White stuff coming out of your vagina is almost always normal vaginal discharge. Your vagina produces fluid every single day to keep itself clean, moist, and protected from infection. This discharge is typically clear, milky white, or off-white, and the amount varies from person to person. Pregnancy, birth control, ovulation, and sexual arousal all affect how much you produce and what it looks like.
What Normal Discharge Looks Like
Healthy vaginal discharge ranges from clear to white. It can be thin and slippery or thick and creamy depending on where you are in your menstrual cycle. It might have a mild scent, but it shouldn’t smell strongly unpleasant. The amount, texture, and smell are unique to you, so your “normal” won’t look exactly like someone else’s.
The fluid itself serves an important purpose. Your vagina hosts beneficial bacteria, primarily Lactobacillus species, that produce lactic acid and hydrogen peroxide. These keep the vaginal environment acidic (below a pH of 4.5), which prevents harmful bacteria and yeast from taking over. The discharge you see is essentially part of this self-cleaning system doing its job.
How Discharge Changes Throughout Your Cycle
Your discharge shifts in texture and volume as your hormones fluctuate across your menstrual cycle. Right after your period ends, discharge tends to be dry or tacky and white or slightly yellow. Over the next few days, it becomes sticky and slightly damp.
Around days 7 to 9, it takes on a creamy, yogurt-like consistency that feels wet and looks cloudy. This is the thick white discharge that many people notice most. As you approach ovulation (roughly days 10 to 14), discharge becomes stretchy, slippery, and resembles raw egg whites. After ovulation, it dries up again and stays relatively minimal until your next period. These shifts are completely normal and reflect changing estrogen and progesterone levels.
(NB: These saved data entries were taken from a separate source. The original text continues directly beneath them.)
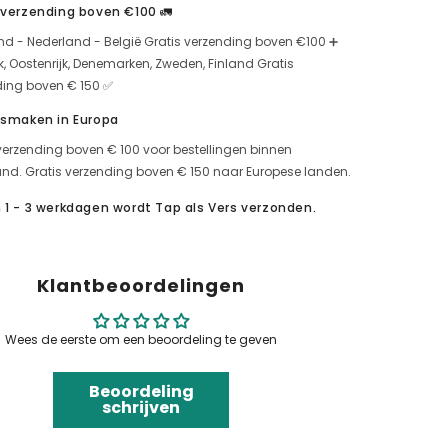
 verzending boven €100 🚛
nd - Nederland - België Gratis verzending boven €100 ➕
jk, Oostenrijk, Denemarken, Zweden, Finland Gratis
ding boven € 150 ✅
 smaken in Europa
verzending boven € 100 voor bestellingen binnen
nd. Gratis verzending boven € 150 naar Europese landen.
 1 - 3 werkdagen wordt Tap als Vers verzonden.
Klantbeoordelingen
Wees de eerste om een beoordeling te geven
Beoordeling
schrijven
White Discharge During Pregnancy
If you’re pregnant, you’ll likely notice more white discharge than usual. Hormonal changes and increased blood flow to the pelvic area stimulate glands in the cervix to produce extra mucus. This discharge, sometimes called leukorrhea, is typically milky white or clear with a mild odor. It acts as a protective barrier, helping prevent infections from traveling up from the vagina to the uterus. Mild to moderate amounts of this discharge throughout pregnancy are expected and healthy.
White Discharge During and After Sex
Sexual arousal triggers its own set of fluids. When you’re turned on, glands near the vaginal opening (Bartholin’s glands) produce lubrication, which can look clear or whitish. During or right before orgasm, a separate set of glands near the urethra (Skene’s glands) can release a clear or whitish fluid with a mucus-like consistency. If you’ve had sex with a partner who ejaculates, semen mixing with your natural fluids can also create a white or milky appearance as it exits the vagina afterward. All of this is normal.
When White Discharge Signals a Yeast Infection
Sometimes white discharge looks different from your usual pattern, and that difference matters. Yeast infections produce a thick, clumpy discharge that resembles cottage cheese. It’s distinctly chunkier than normal creamy discharge. The hallmark symptoms that come with it are intense itching, burning, redness, and swelling around the vulva. The skin around the vaginal opening may crack or become irritated. Yeast infections don’t usually cause a strong odor.
Yeast infections are extremely common and caused by an overgrowth of Candida, a fungus that normally lives in the vagina in small amounts. Antibiotics, hormonal changes, high blood sugar, and a weakened immune system can all tip the balance. Over-the-counter antifungal treatments are effective for most uncomplicated cases, but if it’s your first time experiencing these symptoms, getting a proper diagnosis helps rule out other causes.
How to Tell the Difference From Bacterial Vaginosis
Bacterial vaginosis (BV) is another common cause of unusual discharge, but it looks and smells different from a yeast infection. BV discharge tends to be thin and grayish rather than thick and white. The most noticeable feature is a fishy odor, especially after your period or after intercourse. BV doesn’t typically cause the intense itching and swelling that yeast infections do.
BV happens when the balance of bacteria in the vagina shifts and harmful bacteria outnumber the protective Lactobacillus. It requires prescription treatment, so if your discharge is thin, grayish, and smells off, that’s worth getting checked out.
Signs That Something Needs Attention
White or off-white discharge on its own, without other symptoms, is rarely a problem. Pay attention if your discharge changes in ways that are unusual for you, particularly if it comes with:
- Thick, clumpy texture with itching, burning, or vulvar swelling (points toward a yeast infection)
- Thin, grayish color with a fishy smell (points toward BV)
- Green or yellow color with a foul odor, which can indicate a sexually transmitted infection
- Pelvic pain, fever, or sores alongside any change in discharge
Your baseline is personal. The amount you produce, how it smells, and how it looks day to day are unique to your body. The most reliable signal that something is off isn’t matching a textbook description. It’s noticing a shift from what’s normal for you.